(What this exercise asks):
1) How would the sentence "He was the only son of Giulio Antonio and Ginevra Colloredo." from the text on Ciro di Pers read in Spanish?
2) Continue the biography of Ciro di Pers, starting after its final sentence.

(Given text):
..............................
Italian Baroque poet (1599–1663)

Ciro di Pers (/it/; 17 April 1599 – 7 April 1663) was an Italian Baroque poet and man of letters.

== Life ==
Ciro di Pers was born in the castle of Pers, San Daniele del Friuli, near Udine. He was the only son of Giulio Antonio and Ginevra Colloredo. He received his early education in Gemona, under the guidance of the well-known humanist Iginio di Maniago.

Between 1613 and 1618 he lived in Bologna, where he studied philosophy and theology and became a friend of two of the most famous poets of his time, Claudio Achillini and Girolamo Preti. When his father died, he returned to Pers. In May 1627, after an unhappy love affair with his young cousin Taddea Colloredo (the ‘Nicea’ to whom much of his verse is addressed) he enrolled in the Order of the Knights of Malta. Before embarking for the island, he visited Venice where he befriended Pietro Michiel, a member of the Accademia degli Incogniti. Stopping in Florence, he was introduced at court to Prince Leopoldo de' Medici. Pers arrived in Malta on 4 May 1627. That same year he participated in a military naval expedition against Ottoman Turkish forces. He stayed in Malta until the end of 1629, when he obtained permission to return to Pers.
..............................
(Information given):
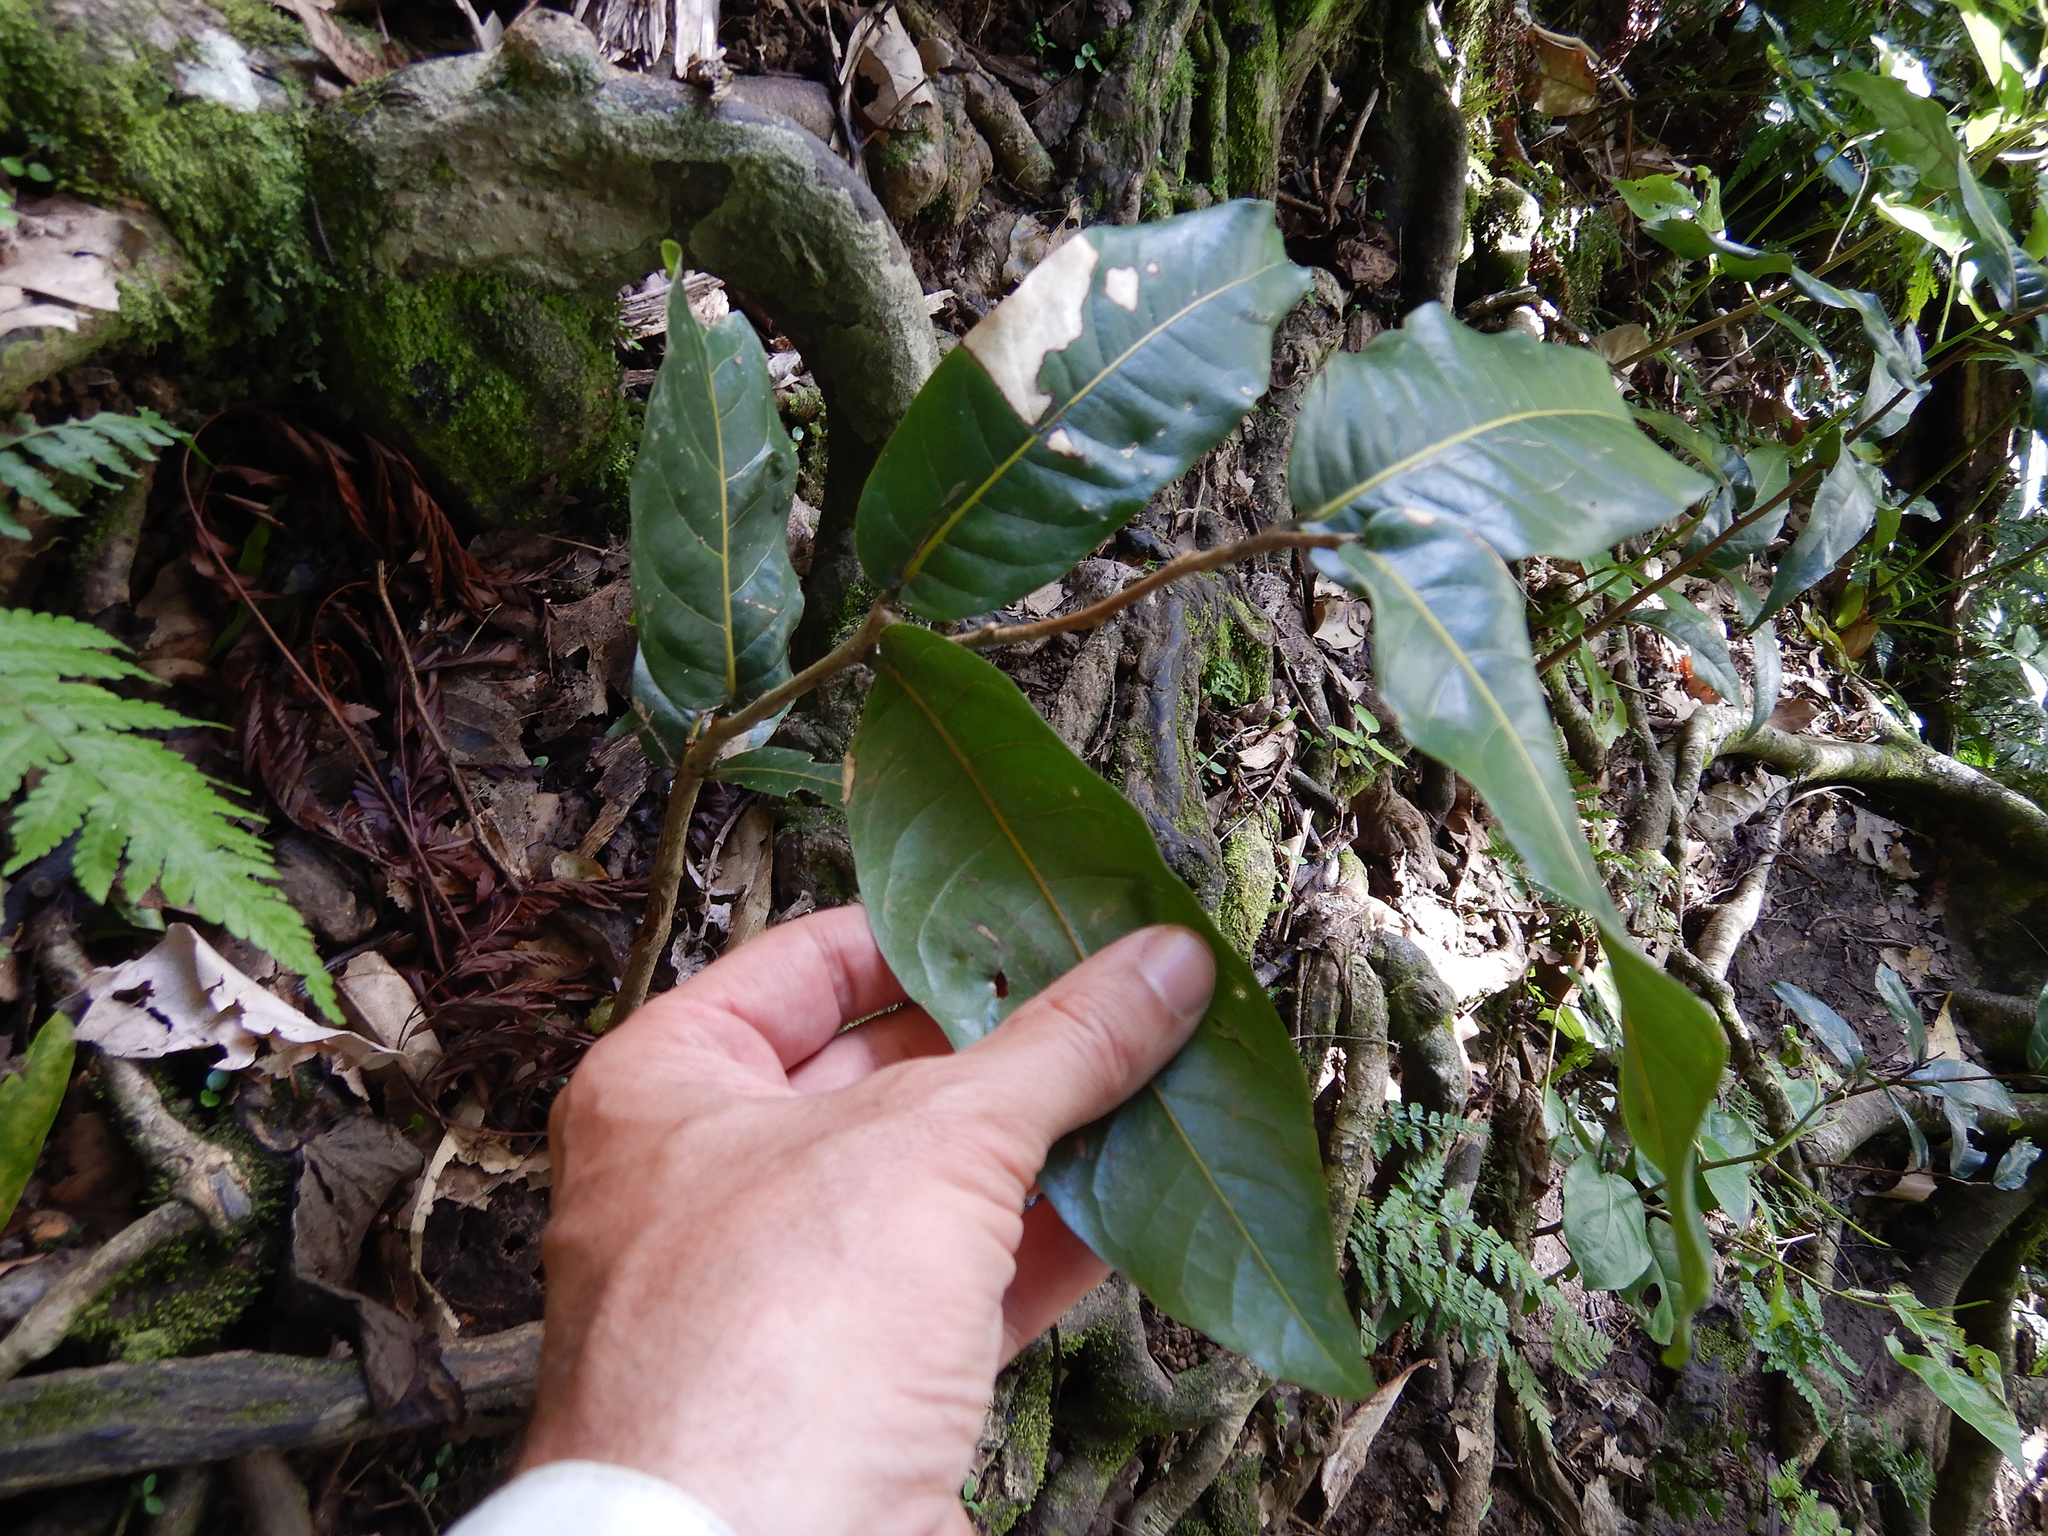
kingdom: Plantae
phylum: Tracheophyta
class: Magnoliopsida
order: Fabales
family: Fabaceae
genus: Inocarpus
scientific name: Inocarpus fagifer
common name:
..............................
(Results of the exercise):
1) Era el único hijo de Giulio Antonio y Ginevra Colloredo.

2)
After the death of his mother (1633), he resettled permanently in San Daniele del Friuli, where he chose to live a life of relative seclusion and study, gaining a reputation for dignity and probity of character. He maintained continual correspondence with several Italian writers and scholars of the period and made occasional visits to Padua and Venice, where he became a member of the Accademia degli Incogniti and befriended Giovanni Francesco Loredan and Carlo de' Dottori. In 1650 he went on a pilgrimage to Loreto, and between 1655 and 1657 he lived in Rome. In later life, Pers suffered from severe attacks of kidney stones. He died in his family castle on 7 April 1663, aged 63.

== Works ==
Ciro di Pers left a fascinating and complex corpus of poems, which was largely published posthumously. The first collection of his poetry appeared in Florence in 1666. Within the space of twenty-three years, the collection enjoyed wide circulation with almost twenty separate printings in major cities on the peninsula . A second edition of the poetry was published in Venice 1689. Ciro di Pers wrote also a tragedy "L'umiltà esaltata, ovvero Ester regina", written around 1659 and published in Bassano in 1664.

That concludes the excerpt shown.